“Men cannot covenant themselves out of their rights and their duties; nor by any other means can arbitrary power be conveyed to any man. Those who give to others such rights perform acts that are void as they are given.… Those who give and those who receive arbitrary power are alike criminal, and there is no man but is bound to resist it to the best of his power, wherever it shall show its face to the world. It is a crime to bear it, when it can be rationally shaken off.”[290]
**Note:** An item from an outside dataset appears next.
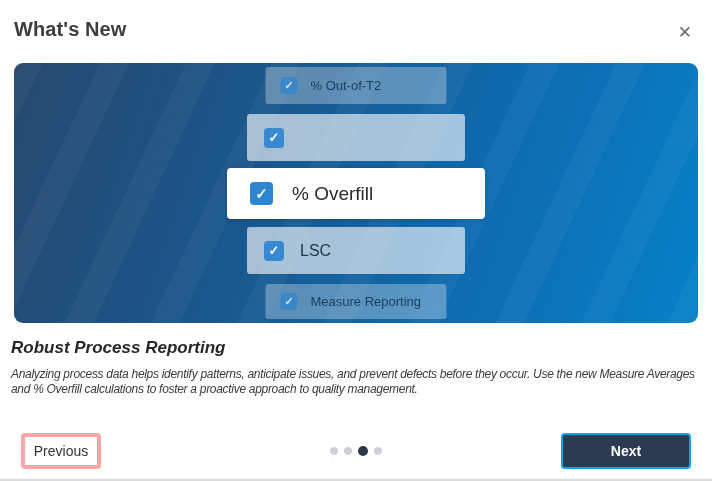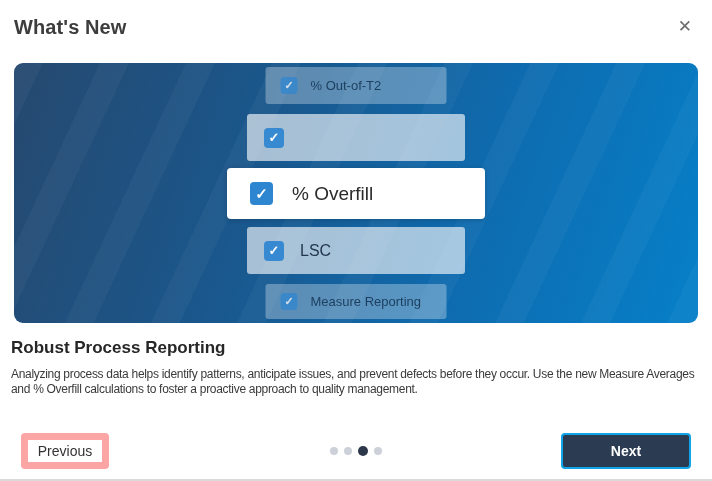"What's New" .header { align-items: flex-end -> flex-start; padding: 12px 16px 0 14px -> 18px 16px 0 14px }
Or let them be guided by that other teacher, Lord Chatham, when he said:—
“With respect to the decisions of courts of justice, I am far from denying them their due weight and authority; yet, placing them in the most respectable view, I still consider them, not as law, but as an evidence of the law; and before they can arrive even at that degree of authority, it must appear that they are founded in and confirmed by reason,—that they are supported by precedents taken from good and moderate times,—that they do not contradict any positive law,—that they are submitted to without reluctance by the people,—that they are unquestioned by the legislature (which is equivalent to a tacit confirmation),—and, what in my judgment is by far the most important, that they do not violate the spirit of the Constitution.”[291]
Or let them go back to that early Spanish testimony against the Slave-Trade and Slavery, when De Soto, in lectures at Salamanca, thus spoke:—
“It is affirmed that the unhappy Ethiopians are by fraud or force carried away and sold as slaves. If this is true, neither those who have taken them, nor those who purchased them, nor those who hold them in bondage can ever have a quiet conscience till they emancipate them, even if no compensation should be obtained.”[292]
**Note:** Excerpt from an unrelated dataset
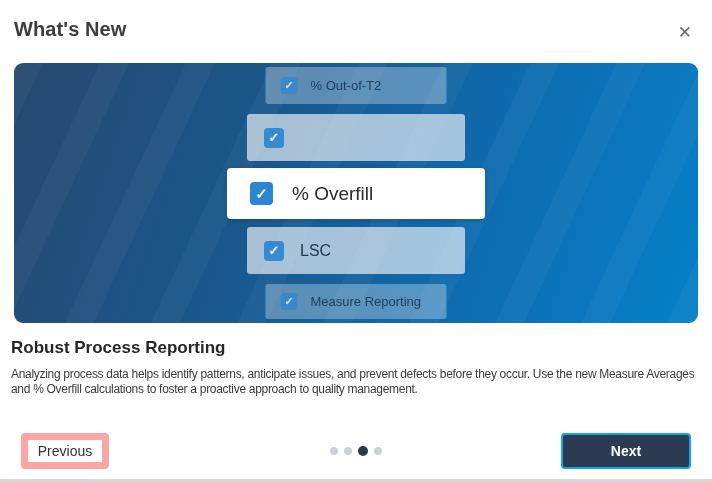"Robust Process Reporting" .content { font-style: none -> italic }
Or, let them accept the unanswerable judgment of that acute moralist, the late Archbishop Whately, who in simple words shows the superior title of the slave:—
“A slave cannot fairly be called a thief for taking anything from his master, or for stealing his own liberty. He may be considered as in an enemy’s country, in the midst of those who recognize no rights of his as against them, and who therefore have no rights as against him.”[293]
If courts were thus inspired, it is easy to see that Slavery would disappear under righteous judgment.